Neurobiology of Stress, Anxiety, and Resilience
Dr. Allyson Friedman’s research explores how social factors alter neural circuit’s responses to chronic and acute stress, and influence susceptibility or resilience to neuropsychiatric disorders such as depression. Dr. Ekaterina Likhtik studies circuit-level mechanisms of learning, such as cortical-subcortical communication and the dialogue between excitatory and inhibitory neurons in different internal states, with a focus on interactions between the amygdala, an important center for processing fear and safety information, with structures such as the basal forebrain and the prefrontal cortex. These models have clinical relevance for behavior seen in human anxiety disorders such as post-traumatic stress disorder (PTSD) and generalized anxiety disorder (GAD). Dr. Glenn Schafe studies the neurobiological substrates of emotional learning and memory, with particular emphasis on Pavlovian fear conditioning, a paradigm with powerful implications for understanding the mechanisms underlying the development of psychological disorders such as post-traumatic stress disorder (PTSD). Dr. Nesha Burghardt’s examines the neural circuits that underlie the cognitive impairments and emotional symptoms associated with neuropsychiatric disorders, including depression, anxiety, and eating disorders. Dr. Peter Serrano studies how various signaling pathways are affected by stress, fear, developmental insults, pharmacological challenges, neural stimulation and cognition. Dr. Thomas Preuss’s research aims to uncover how social stress influences sensorimotor integration in the CNS. For that he studies the sensorimotor gating phenomenon pre-pulse inhibition (PPI), which regulates sensory flow during early stages of information processing. Deficits in PPI are implicated in several information processing disorders, including schizophrenia, attention deficit hyperactivity disorder, and autism spectrum disorder.
Social, Emotional, and Cognitive Processes
Michael Hoyt studies coping processes and other psychological factors associated with mental health, neuroendocrine and immune function, and adjustment to cancer and cancer treatment, with a focus on men and male-specific cancers. Dr. Regina Miranda’s work focuses on understanding social and cognitive risk for suicide in adolescence and emerging adulthood. Dr. Tracey Revenson examines when, how, for whom, and under what conditions coping and social support influence chronic stress, particularly in the context of major physical illness. Dr. Mariann Weierich’s research focuses on how the brain and the visual system process affective information, and how these processes contribute to the onset and maintenance of stress states and stress-related psychological disorders, including post-traumatic stress.

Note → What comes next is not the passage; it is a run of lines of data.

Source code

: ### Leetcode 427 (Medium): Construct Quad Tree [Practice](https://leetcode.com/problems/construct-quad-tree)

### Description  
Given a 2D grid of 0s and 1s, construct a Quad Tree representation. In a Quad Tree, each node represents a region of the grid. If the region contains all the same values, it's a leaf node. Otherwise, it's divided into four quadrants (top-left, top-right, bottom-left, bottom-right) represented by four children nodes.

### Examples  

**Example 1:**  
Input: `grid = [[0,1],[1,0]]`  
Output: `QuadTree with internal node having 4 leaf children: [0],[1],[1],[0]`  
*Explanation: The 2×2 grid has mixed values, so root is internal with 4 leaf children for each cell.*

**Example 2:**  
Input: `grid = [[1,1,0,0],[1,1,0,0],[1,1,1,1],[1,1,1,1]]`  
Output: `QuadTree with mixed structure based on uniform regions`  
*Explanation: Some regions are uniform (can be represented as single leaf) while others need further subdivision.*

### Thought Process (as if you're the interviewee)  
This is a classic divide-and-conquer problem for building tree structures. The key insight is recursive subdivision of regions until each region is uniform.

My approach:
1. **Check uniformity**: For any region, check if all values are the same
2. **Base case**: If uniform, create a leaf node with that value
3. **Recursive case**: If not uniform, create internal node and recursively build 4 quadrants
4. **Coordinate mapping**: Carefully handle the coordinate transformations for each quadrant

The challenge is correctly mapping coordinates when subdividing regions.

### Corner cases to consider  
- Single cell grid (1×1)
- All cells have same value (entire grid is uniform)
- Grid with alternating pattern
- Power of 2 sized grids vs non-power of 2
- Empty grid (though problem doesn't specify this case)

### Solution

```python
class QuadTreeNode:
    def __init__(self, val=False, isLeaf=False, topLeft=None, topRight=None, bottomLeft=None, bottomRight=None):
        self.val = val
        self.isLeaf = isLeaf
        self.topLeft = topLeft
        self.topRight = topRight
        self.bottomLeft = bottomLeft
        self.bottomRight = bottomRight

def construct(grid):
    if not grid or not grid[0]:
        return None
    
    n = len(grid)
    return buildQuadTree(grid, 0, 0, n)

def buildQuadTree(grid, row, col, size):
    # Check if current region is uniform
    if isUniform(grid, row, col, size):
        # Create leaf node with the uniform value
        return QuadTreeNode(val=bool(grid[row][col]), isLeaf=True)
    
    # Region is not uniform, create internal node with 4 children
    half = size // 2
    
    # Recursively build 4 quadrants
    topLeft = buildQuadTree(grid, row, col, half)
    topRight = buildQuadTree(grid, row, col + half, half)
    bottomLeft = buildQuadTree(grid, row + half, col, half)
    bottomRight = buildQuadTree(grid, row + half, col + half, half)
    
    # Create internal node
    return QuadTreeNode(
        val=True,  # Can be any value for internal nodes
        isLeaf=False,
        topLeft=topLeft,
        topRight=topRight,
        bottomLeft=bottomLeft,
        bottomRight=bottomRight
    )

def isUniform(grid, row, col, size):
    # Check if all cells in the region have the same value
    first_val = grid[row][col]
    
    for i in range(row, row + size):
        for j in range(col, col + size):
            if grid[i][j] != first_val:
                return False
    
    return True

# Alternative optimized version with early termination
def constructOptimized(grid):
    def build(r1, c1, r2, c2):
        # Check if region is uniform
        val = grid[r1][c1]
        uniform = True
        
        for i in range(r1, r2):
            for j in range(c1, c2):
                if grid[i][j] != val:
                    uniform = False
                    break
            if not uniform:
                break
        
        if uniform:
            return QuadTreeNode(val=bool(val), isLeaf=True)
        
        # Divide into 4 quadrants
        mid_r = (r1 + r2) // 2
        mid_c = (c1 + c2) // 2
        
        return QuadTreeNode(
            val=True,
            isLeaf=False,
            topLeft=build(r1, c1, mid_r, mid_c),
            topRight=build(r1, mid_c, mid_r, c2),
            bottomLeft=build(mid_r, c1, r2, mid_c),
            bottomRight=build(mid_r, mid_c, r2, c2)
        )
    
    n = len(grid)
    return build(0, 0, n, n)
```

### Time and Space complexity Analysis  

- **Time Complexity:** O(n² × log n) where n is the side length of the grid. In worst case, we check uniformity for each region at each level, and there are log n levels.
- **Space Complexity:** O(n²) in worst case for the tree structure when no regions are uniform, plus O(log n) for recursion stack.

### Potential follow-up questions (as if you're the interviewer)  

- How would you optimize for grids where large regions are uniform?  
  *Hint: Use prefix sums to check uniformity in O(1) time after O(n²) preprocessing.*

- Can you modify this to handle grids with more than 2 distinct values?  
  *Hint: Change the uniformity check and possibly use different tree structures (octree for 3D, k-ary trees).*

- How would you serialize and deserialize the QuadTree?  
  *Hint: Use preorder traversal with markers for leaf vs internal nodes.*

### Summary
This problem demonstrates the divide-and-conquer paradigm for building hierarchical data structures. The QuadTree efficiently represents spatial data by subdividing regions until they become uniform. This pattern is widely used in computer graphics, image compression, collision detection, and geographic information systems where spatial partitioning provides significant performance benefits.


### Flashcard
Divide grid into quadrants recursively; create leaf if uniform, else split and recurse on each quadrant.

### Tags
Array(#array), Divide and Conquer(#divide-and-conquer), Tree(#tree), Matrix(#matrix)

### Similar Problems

Clinical Mechanisms and Interventions
Dr. Tracy Dennis examines neurocognitive mechanisms underlying affective psychopathology, anxious stress reactivity, and its remediation, with a particular interest in translating these findings into digital mental health interventions. Dr. Doug Mennin’s research program focuses on understanding and treating anxiety and mood disorders utilizing an affect science perspective. Recent research examines demonstrating physiological and neurobiological changes related to emotion processing and regulation, which mediate the clinical success of targeted interventions.